Output the entries word for word. Omit images.
^^^^^^^^^^^^^^^^
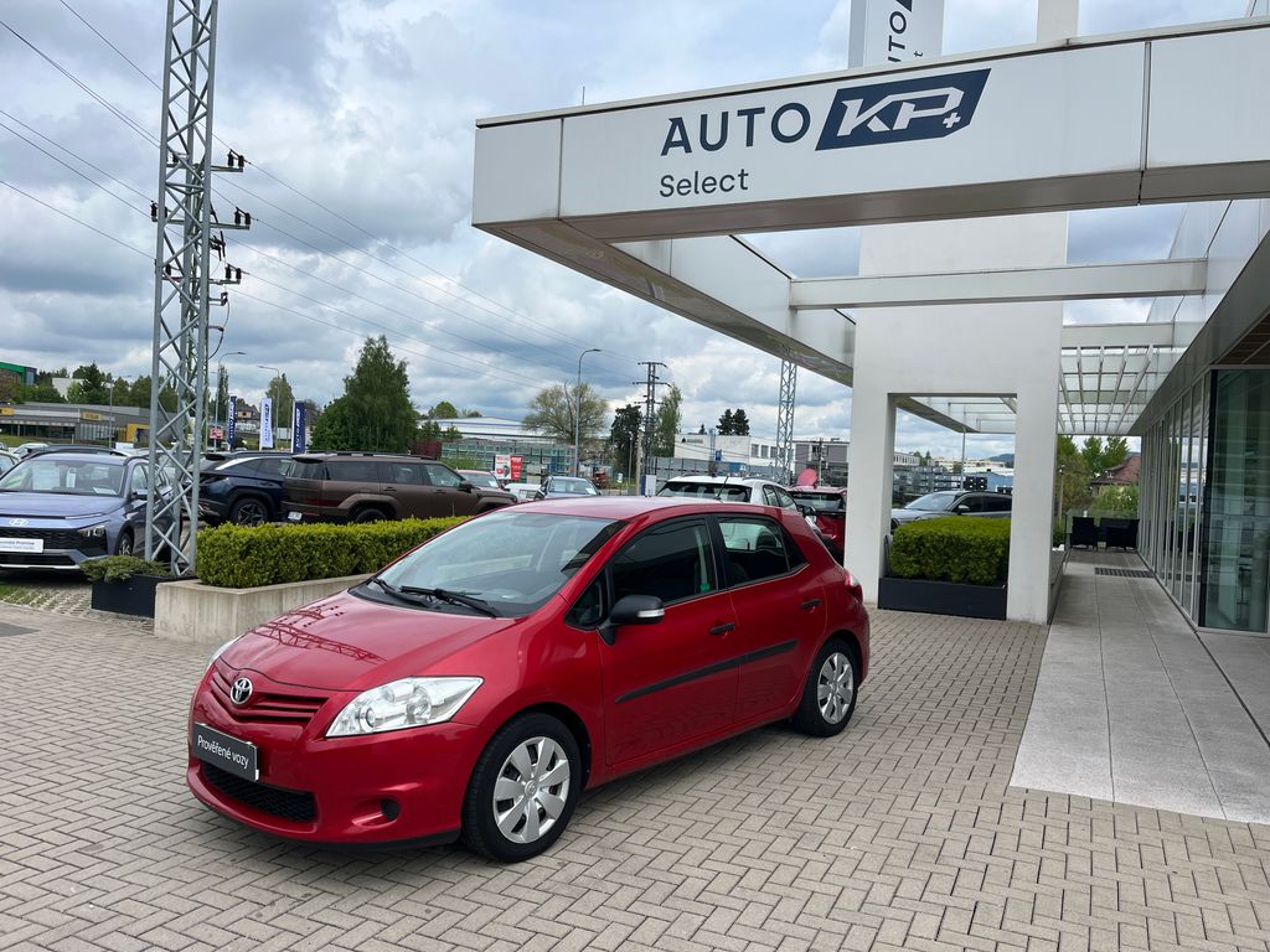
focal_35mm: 26
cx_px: 635
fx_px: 954
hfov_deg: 67.3
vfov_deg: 53.1
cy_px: 476
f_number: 1.6
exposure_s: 1/4310
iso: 50
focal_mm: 5.1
^^^^^^^^^^^^^^^^
## YOUR RESPONSE
focal_35mm: 26
cx_px: 635
fx_px: 954
hfov_deg: 67.3
vfov_deg: 53.1
cy_px: 476
f_number: 1.6
exposure_s: 1/4310
iso: 50
focal_mm: 5.1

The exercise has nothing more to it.